The smallest field ever of competing sled dog teams takes off in the Iditarod race
WILLOW, Alaska — The race to Nome began Sunday for 33 mushers in this year's Iditarod Trail Sled Dog Race in Alaska.
Jessie Holmes. an Alabama native living in the Alaska community of Brushkana, was the first musher to leave across a frozen lake about 70 miles (112 kilometers) north of Anchorage. Holmes works as a carpenter and appears on the reality television show "Life Below Zero."
Other mushers left in two-minute intervals. They will travel nearly 1,000 miles (1,609 kilometers) over the unforgiving Alaska winterscape, climbing over two mountain ranges, mushing on frozen rivers and streams and across the treacherous Bering Sea ice. The winner is expected to drive their sled dog team down Nome's Front Street to the iconic burled arch finish line in about 10 days.
Leading the charge will be defending champion Brent Sass, a kennel owner and wilderness guide who lives on a homestead about a four-hour drive northwest of Fairbanks.

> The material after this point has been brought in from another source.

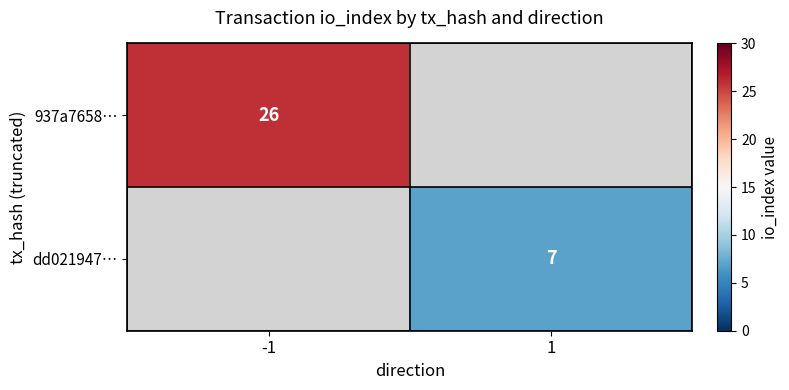

Is it true that 937a7658… equals 26 at -1?

True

Also competing is Pete Kaiser, the 2019 champion. The 33 mushers in the race is the smallest field ever. The very first race, held in 1973, had 34 mushers, but the average number of starters in the first 50 races was 63.
Only having two former champions in the race this year is a rarity.
Several veteran mushers have decided to retire or take a break from the Iditarod, including five-time champion Dallas Seavey, four-time winners Martin Buser and Jeff King and three-time champ Mitch Seavey.